RED: Tarragona Gran Reserva Baturrica 1998. As supermarkets tend to champion young wines (often far too young), it's a pleasant surprise to see this mature Spanish red at Lidl - at a knockdown price. It's a very pleasant drink, soft and plummy with lively acidity and gentle spice. Drink up soon: this is not one to keep. From Lidl, €6.99.

SWEET: Château Jolys Jurançon Cuvée Jean 2001. Until a couple of weeks ago I'd only ever tasted the dry white wine from Château Jolys (very nice, too). Its sweet big brother from the under-recognised region of Jurançon, in southwestern France, is a beauty, combining honeyed richness with palate-cleansing lemon freshness.

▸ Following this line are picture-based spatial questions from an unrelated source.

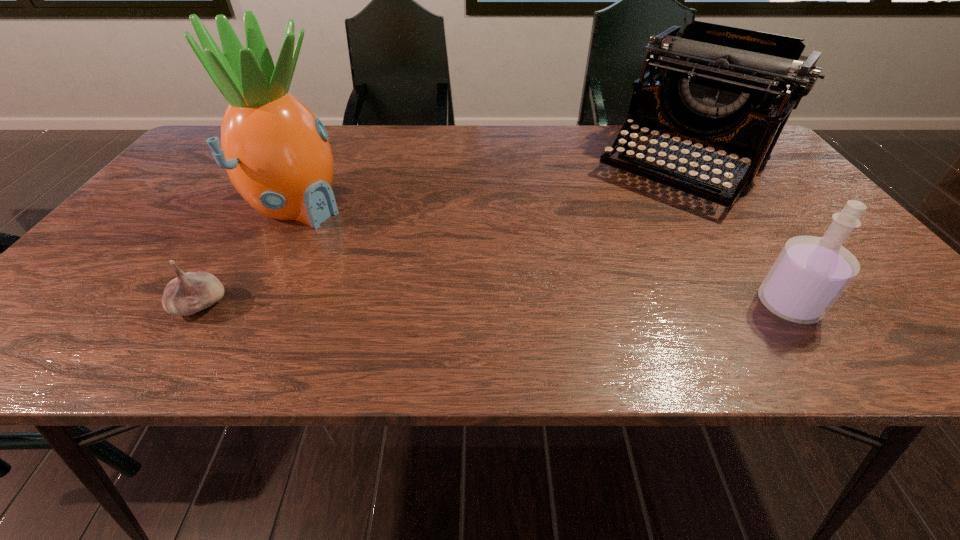
This screenshot has height=540, width=960. I want to click on vacant space located on the typing side of the typewriter, so click(x=582, y=278).

The height and width of the screenshot is (540, 960). What are the coordinates of `vacant space situated on the typing side of the typewriter` in the screenshot? It's located at (615, 242).

This screenshot has height=540, width=960. What are the coordinates of `object located in the far edge section of the desktop` in the screenshot? It's located at (730, 90).

Where is `garlic that is positioned at the near edge`? This screenshot has width=960, height=540. garlic that is positioned at the near edge is located at coordinates tap(191, 292).

Identify the location of perfume present at the near edge. (809, 275).

Locate an element on the screen. object that is at the right edge is located at coordinates (730, 90).

Locate an element on the screen. object that is positioned at the far right corner is located at coordinates (730, 90).

In the image, there is a desktop. What are the coordinates of `free space at the far edge` in the screenshot? It's located at (392, 149).

I want to click on vacant area at the near edge of the desktop, so click(x=667, y=284).

You are a GUI agent. You are given a task and a screenshot of the screen. Output one action in this format:
    pyautogui.click(x=<x>, y=<y>)
    Task: Click on the free space at the right edge of the desktop
    
    Given the screenshot: What is the action you would take?
    pyautogui.click(x=809, y=211)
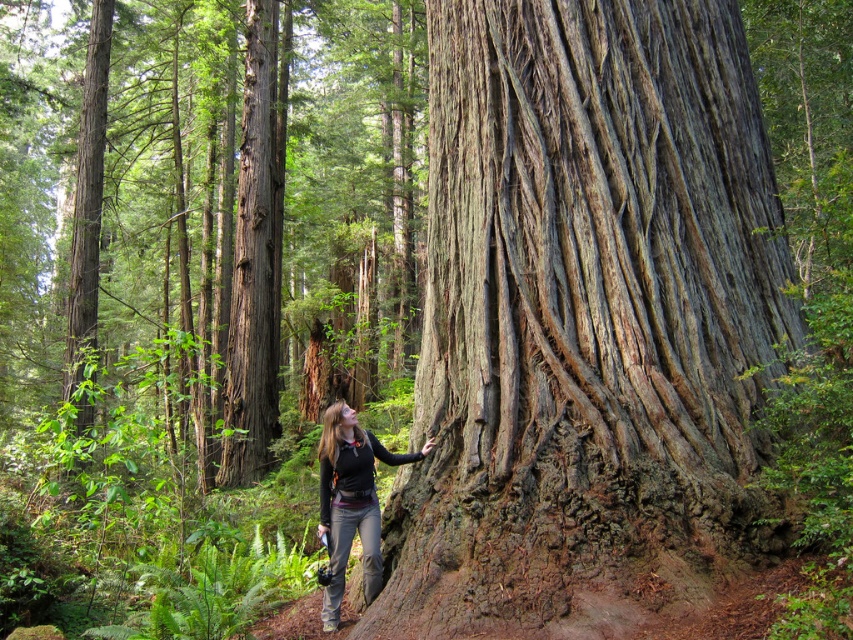
You are a squirrel trying to climb the massive tree trunk. You see the point at coordinates [256,253] on the tree. Is this point located on the rough bark or the smooth brown bark at center?

The point at coordinates [256,253] is on the smooth brown bark at center, so it is located on the smooth area.

You are standing in the forest and want to touch the rough bark tree trunk at center. Which direction should you move to reach it?

Since the rough bark tree trunk at center is located at point coordinates of (589, 323), you should move towards the center of the scene to reach it.

You are an explorer in the forest and want to touch the smooth brown bark at center and the matte black jacket at center. Which object is closer to your hand when you reach out?

The smooth brown bark at center is positioned over the matte black jacket at center, so the smooth brown bark at center is closer to your hand when you reach out.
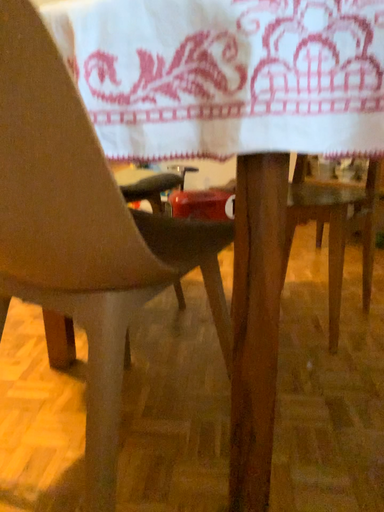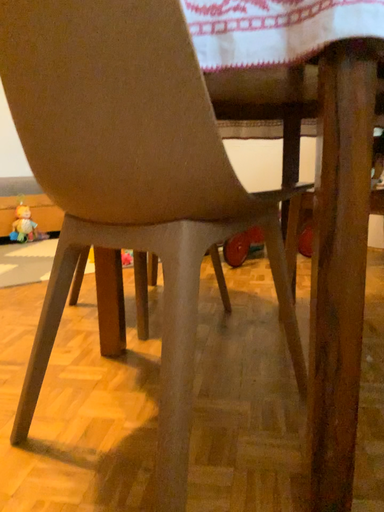
Question: Which way did the camera rotate in the video?

Choices:
 (A) rotated downward
 (B) rotated upward

Answer: (B)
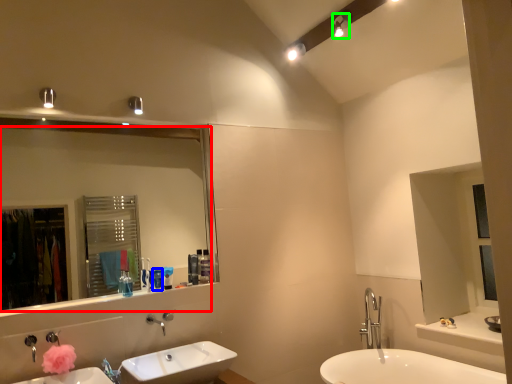
Question: Estimate the real-world distances between objects in this image. Which object is farther from mirror (highlighted by a red box), toiletry (highlighted by a blue box) or light fixture (highlighted by a green box)?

Given that sweet wines like this are expensive to make, it is a steal at the price. From Winesdirect.ie: full bottle €13.65, half bottle €10.72, minimum purchase six bottles (which may be mixed).

BOTTLES OF THE WEEK: Santa Isabel Malbec Reserva, Mendoza 2003. This luscious, damsony Argentine red is still a youngster, with a rich layer of spicy oak, so the minute you open it, throw it into a large jug, then pour through a funnel back into the bottle. This quick manoeuvre is well worthwhile. The flavours and texture will open up and soften miraculously with exposure to the air. Even at the normal price it's a terrific bargain. The special offer makes it unmissable. Best with meat. From Dunnes Stores, €9.79; on offer in its spring wine sale (see panel, left): buy two and save €5.

Viña Salceda Rioja Crianza 2001. This vintage is a reminder of what a suave, utterly likeable wine Salceda Rioja can be. Raisins, plums, dates, figs, vanilla, spice . . . The aromas from the glass are so gorgeous you'd nearly be content just to sit and sniff. But not quite, I hope. A silky texture, harmonious flavours and round tannins make this a delicious mouthful - the sort of wine that exerts a subtle charm all evening long. Fantastic value. Enjoy with lamb, roast chicken or waxy cheeses. From Molloys; Nolans, Clontarf; Cheers-Gibneys, Malahide; Bunch of Grapes, Clonee; Pettitts in the south-east; Jayes, Ennis; O'Donovans, Cork; and many others; about €12.99.